Vanessa Cole, a private chef and food blogger, visited the Nusr-Et restaurant in Dubai and said:
“There’s nothing special about the gold add-on other than the appearance, but it’s the price you pay to be served by Salt Bae.”
Chiraag Suchak agrees. He visited the high-end restaurant after having lunch at McDonald’s.
Chiraag said: “I arrived at Nusr-Et from McDonald’s.
“I would say that the food is good but it’s not worth the price that they charge.
“I’ve definitely had better.
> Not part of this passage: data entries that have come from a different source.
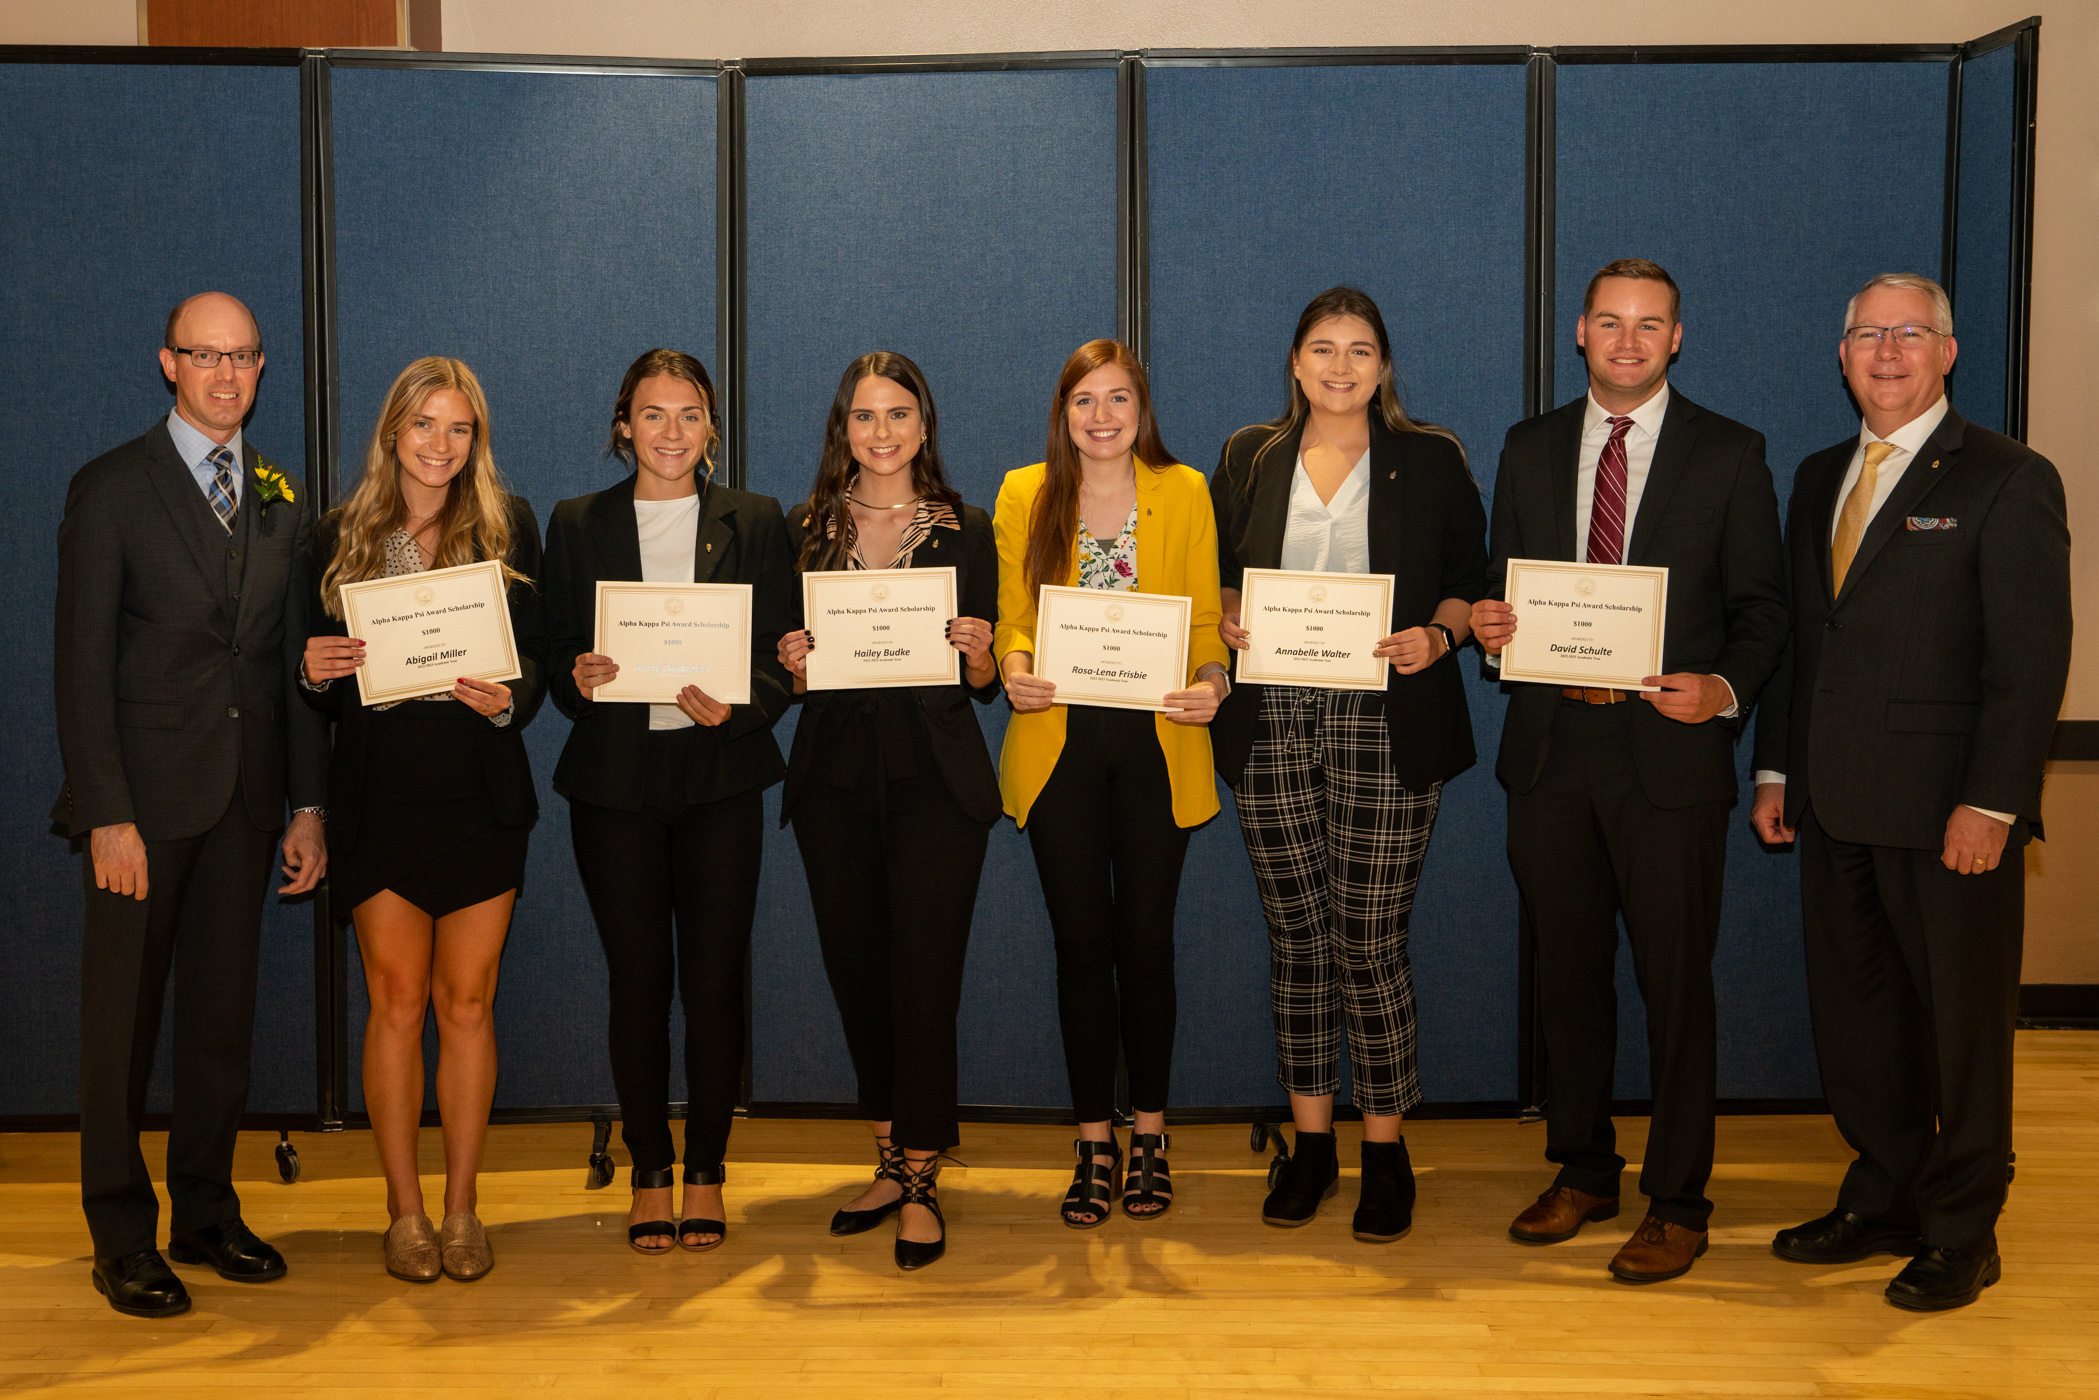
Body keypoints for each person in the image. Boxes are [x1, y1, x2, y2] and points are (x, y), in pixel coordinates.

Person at [1751, 273, 2071, 1311]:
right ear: (1839, 353)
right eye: (1864, 334)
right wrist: (1774, 765)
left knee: (1960, 1029)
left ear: (1945, 351)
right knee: (1858, 1022)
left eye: (1907, 333)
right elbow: (1806, 640)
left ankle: (1960, 1226)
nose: (1883, 350)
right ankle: (1881, 1190)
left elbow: (2027, 662)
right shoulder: (1814, 478)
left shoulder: (2003, 475)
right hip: (1831, 803)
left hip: (1946, 817)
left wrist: (1992, 800)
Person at [1469, 258, 1788, 1283]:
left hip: (1668, 754)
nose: (1627, 339)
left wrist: (1720, 688)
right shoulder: (1526, 448)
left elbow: (1763, 613)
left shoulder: (1731, 454)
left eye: (1648, 324)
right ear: (1578, 332)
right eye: (1609, 321)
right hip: (1551, 750)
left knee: (1673, 985)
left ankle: (1678, 1196)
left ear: (1675, 339)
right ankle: (1583, 1166)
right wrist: (1489, 623)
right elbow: (1497, 587)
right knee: (1566, 980)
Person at [55, 292, 329, 1318]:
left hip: (247, 800)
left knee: (220, 1020)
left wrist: (307, 804)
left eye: (244, 356)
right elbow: (80, 668)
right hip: (142, 809)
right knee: (118, 1030)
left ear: (262, 368)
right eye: (205, 355)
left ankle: (206, 1209)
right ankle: (120, 1232)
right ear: (166, 362)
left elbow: (285, 665)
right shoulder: (112, 489)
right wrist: (104, 811)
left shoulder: (277, 496)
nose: (226, 374)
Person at [1210, 287, 1487, 1242]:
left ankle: (1385, 1152)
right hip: (1271, 716)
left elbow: (1470, 582)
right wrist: (1223, 615)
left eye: (1359, 349)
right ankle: (1312, 1145)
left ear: (1383, 365)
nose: (1339, 366)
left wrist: (1437, 639)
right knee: (1296, 941)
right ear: (1294, 362)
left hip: (1390, 718)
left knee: (1369, 943)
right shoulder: (1249, 455)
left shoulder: (1431, 456)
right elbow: (1213, 573)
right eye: (1321, 348)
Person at [542, 349, 795, 1256]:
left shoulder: (758, 520)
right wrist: (575, 675)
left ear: (712, 429)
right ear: (623, 426)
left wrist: (746, 703)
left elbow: (782, 655)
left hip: (721, 776)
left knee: (716, 981)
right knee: (638, 979)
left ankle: (708, 1171)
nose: (671, 432)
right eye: (652, 414)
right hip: (614, 784)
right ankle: (650, 1167)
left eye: (690, 414)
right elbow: (558, 653)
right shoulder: (575, 522)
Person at [300, 357, 544, 1284]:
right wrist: (312, 674)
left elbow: (542, 666)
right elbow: (309, 682)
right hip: (380, 801)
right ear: (392, 432)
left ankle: (463, 1210)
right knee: (396, 1004)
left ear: (475, 440)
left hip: (481, 802)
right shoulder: (338, 535)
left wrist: (506, 699)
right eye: (424, 426)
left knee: (468, 1003)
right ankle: (403, 1214)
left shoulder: (508, 528)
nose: (441, 446)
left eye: (459, 429)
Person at [994, 338, 1230, 1228]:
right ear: (1063, 413)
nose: (1101, 417)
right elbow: (1016, 617)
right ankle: (1094, 1140)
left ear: (1142, 409)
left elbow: (1206, 621)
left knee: (1146, 946)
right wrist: (1014, 664)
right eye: (1084, 401)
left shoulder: (1185, 491)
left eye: (1118, 399)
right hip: (1056, 744)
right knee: (1080, 949)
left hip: (1157, 743)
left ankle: (1152, 1137)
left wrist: (1213, 683)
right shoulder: (1026, 493)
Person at [775, 352, 1001, 1271]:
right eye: (864, 417)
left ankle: (919, 1180)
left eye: (898, 414)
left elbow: (982, 680)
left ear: (923, 424)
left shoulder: (965, 527)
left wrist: (979, 652)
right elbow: (788, 672)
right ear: (843, 428)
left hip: (935, 785)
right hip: (832, 780)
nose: (881, 433)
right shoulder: (804, 529)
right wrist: (790, 659)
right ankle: (885, 1154)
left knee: (924, 978)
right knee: (857, 972)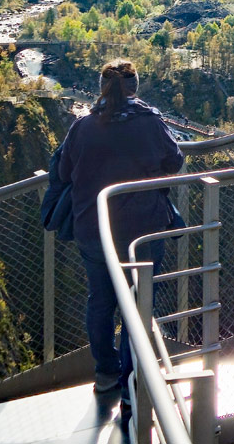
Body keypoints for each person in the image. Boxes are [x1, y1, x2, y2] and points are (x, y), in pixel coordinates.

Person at [51, 59, 184, 394]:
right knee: (138, 306)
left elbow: (65, 173)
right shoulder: (149, 122)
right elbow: (174, 160)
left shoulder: (83, 126)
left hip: (94, 229)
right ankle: (132, 380)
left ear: (101, 88)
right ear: (135, 87)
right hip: (143, 230)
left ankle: (105, 373)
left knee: (101, 301)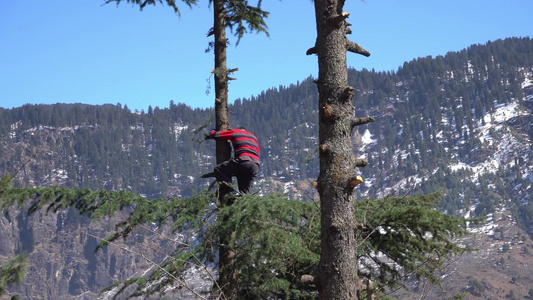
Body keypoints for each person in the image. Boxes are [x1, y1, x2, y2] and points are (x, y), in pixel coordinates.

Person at [202, 127, 260, 194]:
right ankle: (241, 202)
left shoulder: (236, 132)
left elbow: (217, 135)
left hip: (243, 160)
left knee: (219, 169)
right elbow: (257, 152)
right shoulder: (254, 137)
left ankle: (229, 193)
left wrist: (212, 132)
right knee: (244, 195)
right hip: (255, 165)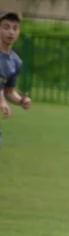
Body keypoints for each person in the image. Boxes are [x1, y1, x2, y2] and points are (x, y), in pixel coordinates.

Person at [0, 11, 32, 147]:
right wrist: (2, 102)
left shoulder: (15, 61)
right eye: (6, 27)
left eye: (15, 28)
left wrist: (20, 101)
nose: (11, 32)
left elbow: (8, 91)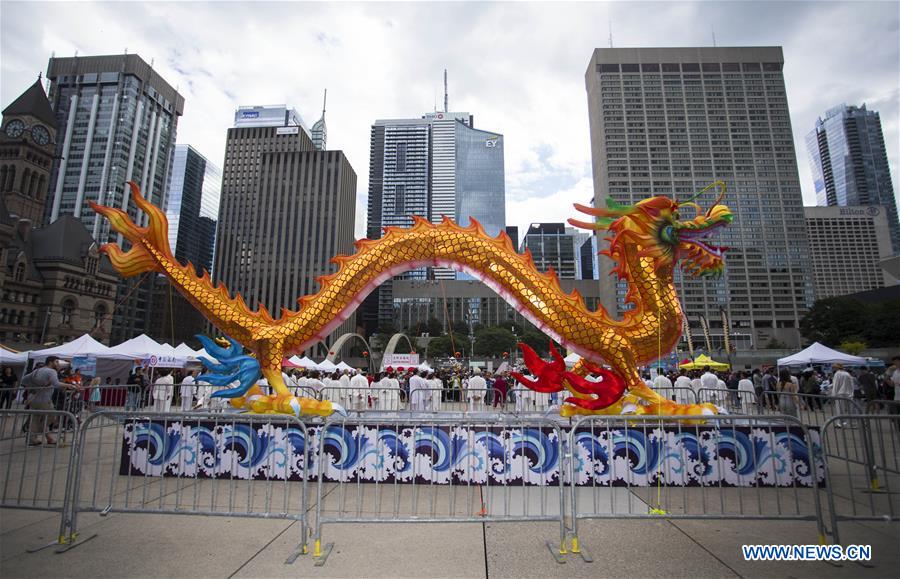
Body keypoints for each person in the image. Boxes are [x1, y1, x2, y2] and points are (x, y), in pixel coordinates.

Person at [22, 356, 64, 445]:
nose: (58, 364)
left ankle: (32, 439)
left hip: (34, 398)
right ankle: (41, 431)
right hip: (44, 399)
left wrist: (34, 387)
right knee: (52, 416)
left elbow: (24, 380)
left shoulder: (37, 370)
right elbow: (56, 383)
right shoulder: (51, 371)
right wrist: (70, 385)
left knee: (36, 418)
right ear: (50, 362)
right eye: (56, 362)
My friends who had steak and the golden burger say the same.
“You really go for the experience, the atmosphere, and to get a selfie with the chef.”
“You’re paying to see Nusr-Et and the way he cuts the steak with his black gloves, and that thing he does when he squeezes the burger.”
The practice of using gold leaf in food stems back thousands of years to honour gods and boost vitality.
Today, the practice is used to show off one’s wealth and provide diners with a chance to experience a touch of luxury.
Heavily inspired by Salt Bae’s 24K gold steak, many restaurants and food bloggers are adding gold to their dishes.
Twitter user Niaz revealed that the £200 poppadom is sold at his family’s restaurant.
The family-run Indian restaurant is “ideal for delicious, high-quality Indian food” and has received rave reviews.